A wealthy jurist, Justin (George C. Scott) goes insane when his wife dies and fancies himself Sherlock Holmes, complete with Inverness coat, underslung pipe and austere vanity. His brother-in-law tries to have Justin put into an institution to gain control of his fortune. Faced with "Holmes," the asylum assigns a real psychiatrist named Watson (Joanne Woodward). Even though the sex is wrong, the Baker Street Irregular decides that she is the Dr. Watson ("Elementary, my dear"), and the shrink goes along with the gag. Soon the two are tooling along in Manhattan in pursuit of a villain known inevitably as Moriarity.

Dismal End. Moriarity exists—a vague, malignant figure who represents the evil that resides in the System. Holmes, Watson and the adherents they accumulate on their safari, drunks, outcasts and youth, signify all that is good and innocent. Such a thesis has formed the basis for many successful farces, The Madwoman of Chaillot, for example. But this lunacy in Manhattan has no imagination to propel its whimsy, no language to give it breath. Goldman is a dealer in used ideas ("The Bible has it wrong—Earth is Eden!" cries Justin). Scott continues to act with impatient power, but his messages all seem self-addressed. Woodward's real sweetness becomes ersatz and saccharine.
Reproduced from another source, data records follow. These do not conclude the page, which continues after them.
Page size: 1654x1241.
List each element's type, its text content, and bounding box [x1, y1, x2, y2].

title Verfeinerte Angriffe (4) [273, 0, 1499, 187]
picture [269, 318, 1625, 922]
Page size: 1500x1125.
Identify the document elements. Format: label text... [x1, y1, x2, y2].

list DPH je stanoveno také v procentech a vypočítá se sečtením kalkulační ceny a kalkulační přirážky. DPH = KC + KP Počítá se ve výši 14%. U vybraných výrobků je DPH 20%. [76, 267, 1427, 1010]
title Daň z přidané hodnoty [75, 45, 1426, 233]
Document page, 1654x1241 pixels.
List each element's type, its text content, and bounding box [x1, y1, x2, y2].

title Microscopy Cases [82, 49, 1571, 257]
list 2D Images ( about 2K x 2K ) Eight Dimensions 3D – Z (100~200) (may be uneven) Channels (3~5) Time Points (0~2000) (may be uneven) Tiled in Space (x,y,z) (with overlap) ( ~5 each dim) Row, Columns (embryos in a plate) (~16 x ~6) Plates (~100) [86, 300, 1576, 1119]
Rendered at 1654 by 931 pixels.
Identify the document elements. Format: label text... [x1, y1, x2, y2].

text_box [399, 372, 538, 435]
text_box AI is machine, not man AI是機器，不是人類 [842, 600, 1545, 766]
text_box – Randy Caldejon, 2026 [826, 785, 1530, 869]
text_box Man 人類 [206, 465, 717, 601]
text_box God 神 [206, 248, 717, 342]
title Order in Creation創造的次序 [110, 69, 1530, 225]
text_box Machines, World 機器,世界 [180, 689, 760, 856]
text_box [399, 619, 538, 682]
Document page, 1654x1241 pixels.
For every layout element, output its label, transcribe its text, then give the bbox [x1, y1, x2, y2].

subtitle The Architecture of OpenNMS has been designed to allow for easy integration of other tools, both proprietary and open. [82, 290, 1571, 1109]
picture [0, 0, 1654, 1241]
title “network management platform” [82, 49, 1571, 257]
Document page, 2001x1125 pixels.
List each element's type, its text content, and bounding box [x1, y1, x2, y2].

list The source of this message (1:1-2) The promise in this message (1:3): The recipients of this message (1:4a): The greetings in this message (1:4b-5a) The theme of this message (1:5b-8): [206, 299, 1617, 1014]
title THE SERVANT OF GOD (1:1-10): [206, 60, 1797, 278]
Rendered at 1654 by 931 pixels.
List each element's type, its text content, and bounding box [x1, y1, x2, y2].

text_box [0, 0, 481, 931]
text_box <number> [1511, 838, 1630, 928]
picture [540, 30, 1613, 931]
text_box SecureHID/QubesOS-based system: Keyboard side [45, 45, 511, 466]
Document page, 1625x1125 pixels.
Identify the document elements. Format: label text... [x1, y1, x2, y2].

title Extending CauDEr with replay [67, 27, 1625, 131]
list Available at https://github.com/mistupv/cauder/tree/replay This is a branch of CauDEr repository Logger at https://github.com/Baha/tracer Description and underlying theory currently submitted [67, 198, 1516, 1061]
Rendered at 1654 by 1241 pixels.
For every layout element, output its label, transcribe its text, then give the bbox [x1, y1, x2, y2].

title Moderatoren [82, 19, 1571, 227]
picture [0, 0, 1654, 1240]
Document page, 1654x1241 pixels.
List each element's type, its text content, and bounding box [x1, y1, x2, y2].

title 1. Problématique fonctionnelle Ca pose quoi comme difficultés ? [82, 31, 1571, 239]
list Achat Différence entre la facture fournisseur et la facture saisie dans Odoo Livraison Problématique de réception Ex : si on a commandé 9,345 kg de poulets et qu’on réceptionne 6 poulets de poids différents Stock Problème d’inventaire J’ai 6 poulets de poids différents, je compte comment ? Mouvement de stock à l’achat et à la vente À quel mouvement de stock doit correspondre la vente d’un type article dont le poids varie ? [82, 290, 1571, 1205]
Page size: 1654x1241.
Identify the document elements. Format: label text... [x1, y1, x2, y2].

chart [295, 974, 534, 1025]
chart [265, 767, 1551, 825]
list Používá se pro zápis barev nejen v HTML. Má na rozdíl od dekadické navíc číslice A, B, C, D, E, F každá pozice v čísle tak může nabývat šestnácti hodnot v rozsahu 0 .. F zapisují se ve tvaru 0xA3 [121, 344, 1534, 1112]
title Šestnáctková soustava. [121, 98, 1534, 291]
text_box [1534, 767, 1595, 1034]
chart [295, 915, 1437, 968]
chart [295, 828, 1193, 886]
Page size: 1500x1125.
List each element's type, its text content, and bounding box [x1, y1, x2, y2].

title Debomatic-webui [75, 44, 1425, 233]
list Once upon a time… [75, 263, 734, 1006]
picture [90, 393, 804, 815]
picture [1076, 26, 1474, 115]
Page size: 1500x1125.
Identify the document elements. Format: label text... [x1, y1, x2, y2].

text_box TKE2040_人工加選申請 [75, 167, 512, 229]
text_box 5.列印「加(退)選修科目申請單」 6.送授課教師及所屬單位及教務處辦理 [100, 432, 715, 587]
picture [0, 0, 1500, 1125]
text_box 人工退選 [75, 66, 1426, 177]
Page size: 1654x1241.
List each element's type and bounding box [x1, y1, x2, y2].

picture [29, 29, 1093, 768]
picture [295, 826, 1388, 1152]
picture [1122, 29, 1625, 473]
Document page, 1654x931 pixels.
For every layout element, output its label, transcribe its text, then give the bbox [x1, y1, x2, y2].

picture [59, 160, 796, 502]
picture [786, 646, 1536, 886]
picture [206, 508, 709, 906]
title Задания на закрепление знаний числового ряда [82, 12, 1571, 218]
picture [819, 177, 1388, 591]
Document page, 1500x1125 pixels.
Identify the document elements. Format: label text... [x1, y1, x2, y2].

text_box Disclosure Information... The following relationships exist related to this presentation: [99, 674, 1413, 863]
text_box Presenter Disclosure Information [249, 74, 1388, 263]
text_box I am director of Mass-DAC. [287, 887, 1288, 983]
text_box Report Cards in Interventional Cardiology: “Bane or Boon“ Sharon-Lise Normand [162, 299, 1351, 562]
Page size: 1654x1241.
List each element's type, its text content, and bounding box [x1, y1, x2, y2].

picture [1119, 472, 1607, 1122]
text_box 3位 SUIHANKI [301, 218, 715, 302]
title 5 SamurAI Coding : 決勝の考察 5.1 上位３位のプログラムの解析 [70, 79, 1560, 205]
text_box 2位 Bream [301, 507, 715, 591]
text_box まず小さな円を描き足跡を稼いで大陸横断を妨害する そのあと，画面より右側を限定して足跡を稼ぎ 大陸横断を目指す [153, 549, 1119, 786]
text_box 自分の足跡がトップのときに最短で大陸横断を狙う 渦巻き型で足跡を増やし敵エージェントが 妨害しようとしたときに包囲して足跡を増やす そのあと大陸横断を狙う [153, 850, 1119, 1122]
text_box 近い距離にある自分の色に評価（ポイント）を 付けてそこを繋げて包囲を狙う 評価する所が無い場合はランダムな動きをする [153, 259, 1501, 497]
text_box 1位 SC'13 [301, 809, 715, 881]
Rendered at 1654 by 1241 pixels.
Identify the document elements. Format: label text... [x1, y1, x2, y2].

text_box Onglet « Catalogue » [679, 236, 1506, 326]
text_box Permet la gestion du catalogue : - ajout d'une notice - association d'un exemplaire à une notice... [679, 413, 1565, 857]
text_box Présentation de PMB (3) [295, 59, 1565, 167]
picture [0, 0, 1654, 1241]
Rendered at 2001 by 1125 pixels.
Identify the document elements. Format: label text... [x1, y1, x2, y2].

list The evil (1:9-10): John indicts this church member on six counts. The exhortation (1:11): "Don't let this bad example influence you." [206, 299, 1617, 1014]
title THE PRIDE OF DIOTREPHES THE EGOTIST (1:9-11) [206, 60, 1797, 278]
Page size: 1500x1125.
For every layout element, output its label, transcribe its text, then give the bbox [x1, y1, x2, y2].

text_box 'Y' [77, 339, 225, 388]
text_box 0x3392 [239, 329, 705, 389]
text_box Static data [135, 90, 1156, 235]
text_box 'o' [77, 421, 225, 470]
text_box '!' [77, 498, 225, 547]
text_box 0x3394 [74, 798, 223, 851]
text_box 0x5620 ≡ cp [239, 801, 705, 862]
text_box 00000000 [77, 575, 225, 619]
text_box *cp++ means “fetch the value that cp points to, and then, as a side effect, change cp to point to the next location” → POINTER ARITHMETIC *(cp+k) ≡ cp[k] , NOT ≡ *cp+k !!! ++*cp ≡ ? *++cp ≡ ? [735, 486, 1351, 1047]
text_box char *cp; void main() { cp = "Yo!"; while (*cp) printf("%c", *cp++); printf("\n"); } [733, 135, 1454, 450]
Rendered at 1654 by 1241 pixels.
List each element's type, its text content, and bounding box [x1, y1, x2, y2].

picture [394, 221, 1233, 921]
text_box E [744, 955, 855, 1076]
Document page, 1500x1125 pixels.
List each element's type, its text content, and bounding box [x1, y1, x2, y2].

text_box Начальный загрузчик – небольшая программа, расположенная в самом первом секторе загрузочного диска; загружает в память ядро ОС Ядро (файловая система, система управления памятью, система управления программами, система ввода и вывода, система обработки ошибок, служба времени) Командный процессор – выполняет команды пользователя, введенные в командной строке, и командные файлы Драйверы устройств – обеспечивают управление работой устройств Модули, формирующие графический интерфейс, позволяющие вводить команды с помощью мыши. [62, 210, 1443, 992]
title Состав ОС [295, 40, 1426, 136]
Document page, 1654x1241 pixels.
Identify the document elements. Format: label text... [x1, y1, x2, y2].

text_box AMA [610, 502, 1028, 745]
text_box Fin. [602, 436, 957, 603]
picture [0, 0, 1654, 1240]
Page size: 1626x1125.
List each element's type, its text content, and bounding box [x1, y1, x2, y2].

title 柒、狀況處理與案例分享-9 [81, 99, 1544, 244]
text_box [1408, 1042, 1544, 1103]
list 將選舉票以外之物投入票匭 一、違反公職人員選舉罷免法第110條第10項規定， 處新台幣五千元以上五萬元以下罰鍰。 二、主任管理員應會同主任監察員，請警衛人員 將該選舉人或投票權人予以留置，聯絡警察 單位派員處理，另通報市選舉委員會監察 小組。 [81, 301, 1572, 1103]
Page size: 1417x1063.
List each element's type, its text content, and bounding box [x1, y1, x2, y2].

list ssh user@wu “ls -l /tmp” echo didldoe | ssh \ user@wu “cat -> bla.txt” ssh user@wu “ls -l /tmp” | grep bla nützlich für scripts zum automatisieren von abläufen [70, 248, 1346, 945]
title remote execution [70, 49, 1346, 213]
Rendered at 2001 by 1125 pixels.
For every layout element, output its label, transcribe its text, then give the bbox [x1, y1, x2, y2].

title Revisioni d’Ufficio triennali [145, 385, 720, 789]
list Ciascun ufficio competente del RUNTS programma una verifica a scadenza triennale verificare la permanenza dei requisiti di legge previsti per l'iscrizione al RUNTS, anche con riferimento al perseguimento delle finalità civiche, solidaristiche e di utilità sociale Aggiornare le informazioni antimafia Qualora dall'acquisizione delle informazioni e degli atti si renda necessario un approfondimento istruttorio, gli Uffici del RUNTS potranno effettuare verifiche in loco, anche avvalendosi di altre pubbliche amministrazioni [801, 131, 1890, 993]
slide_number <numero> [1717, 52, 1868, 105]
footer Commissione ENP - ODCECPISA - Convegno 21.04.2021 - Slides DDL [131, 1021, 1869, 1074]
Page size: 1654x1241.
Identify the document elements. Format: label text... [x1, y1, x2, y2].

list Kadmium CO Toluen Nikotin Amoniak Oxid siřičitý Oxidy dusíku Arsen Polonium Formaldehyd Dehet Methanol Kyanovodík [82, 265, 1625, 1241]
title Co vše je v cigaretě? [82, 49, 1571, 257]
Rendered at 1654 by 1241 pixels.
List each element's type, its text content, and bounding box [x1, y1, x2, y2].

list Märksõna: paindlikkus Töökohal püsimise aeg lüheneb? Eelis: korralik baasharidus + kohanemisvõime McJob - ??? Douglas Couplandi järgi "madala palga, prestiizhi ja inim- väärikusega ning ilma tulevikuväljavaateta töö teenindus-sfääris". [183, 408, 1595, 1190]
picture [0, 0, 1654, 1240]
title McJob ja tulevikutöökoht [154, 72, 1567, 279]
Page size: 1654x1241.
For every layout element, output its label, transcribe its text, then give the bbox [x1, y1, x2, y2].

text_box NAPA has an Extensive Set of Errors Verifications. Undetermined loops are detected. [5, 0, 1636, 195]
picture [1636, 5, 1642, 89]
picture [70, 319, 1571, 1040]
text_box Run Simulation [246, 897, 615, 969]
As he pursues the forces that eventually undo him, Justin declares that there was nothing wrong with Quixote's vision; the chase animates man, and his windmills just might be giants. But reality eventually intrudes on every vision, and They Might Be Giants is a dismal end for a conceit that may have seemed promising at birth. The pretense cannot mask the film's pusillanimous ideas. They might be giants, but in truth they are not even windmills. Just wind. S.K.